Entre l’obscur dossier d’un jeune adulte contre qui sa mère a porté plainte parce qu’il a mis le feu à sa chambre et celui d’un conducteur ivre qui a percuté à 140 km/h une Kangoo avant de ricocher contre un bus, il y a l’affaire de cet artisan à l’air mal assuré. Ce vendredi de janvier, il avance d’un pas lourd vers la barre lorsque son nom retentit dans la 16e chambre correctionnelle du tribunal de Bobigny, en Seine-Saint-Denis. Face à cet homme né en 1976, il y a son épouse, le regard fixe. L’an passé, elle a porté plainte contre lui pour « des coups de poing, de pied, des claques ». Il est poursuivi pour « violences habituelles commises par conjoint ». « Habituelles», parce qu’elles durent depuis dix-sept ans, affirme sa femme. Lui reconnaît la majeure partie des faits, même s’il tournicote, nuance et baisse la tête quand les actes reprochés semblent particulièrement graves.

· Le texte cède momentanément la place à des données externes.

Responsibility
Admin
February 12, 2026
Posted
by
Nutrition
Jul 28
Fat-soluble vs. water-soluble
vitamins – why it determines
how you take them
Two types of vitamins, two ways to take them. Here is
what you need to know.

« Combien de fois avez vous exercé des violences contre votre femme ? », demande le juge. « Pas autant qu’elle le dit, tente le prévenu. Peut-être deux fois par semaine. » « Ça fait cent fois par an pendant dix-sept ans, ça fait beaucoup, calcule le magistrat. Vous l’auriez aussi frappée si vous n’obteniez pas de faveur sexuelle. Pourquoi êtes vous violent avec votre femme ? » L’homme argue vaguement de désaccords sur la tenue du foyer, de soucis au travail, de quelques disputes. « Il y a des disputes dans tous les couples. Le problème, c’est quand la dispute se transforme en délit, coupe le juge. On a tous des problèmes au travail. Si tout le monde faisait comme vous, la France entière serait au tribunal. » À l’issue du délibéré, le mari est condamné à une peine de dix mois d’emprisonnement avec sursis, doublée d’une interdiction d’entrer en contact avec sa femme pendant deux ans. Dans la foulée, c’est au tour d’un costaud de 30 ans, sourcils froncés et air bourru, d’écoper de six mois de prison avec sursis, reconnu coupable d’avoir frappé sa compagne dans la rue en septembre 2023. Lui a tout nié lors de l’audience, avant de reconnaître l’avoir « peut-être tirée un peu violemment de la voiture ». Tout en précisant : « Faut voir comment elle parle aussi, elle me manque de respect. »
À travers tout le pays, de tels dossiers de violences conjugales sont jugés tous les jours, plusieurs fois par jour. Ils concernent tous les milieux sociaux, tous les corps de métiers, toutes les nationalités.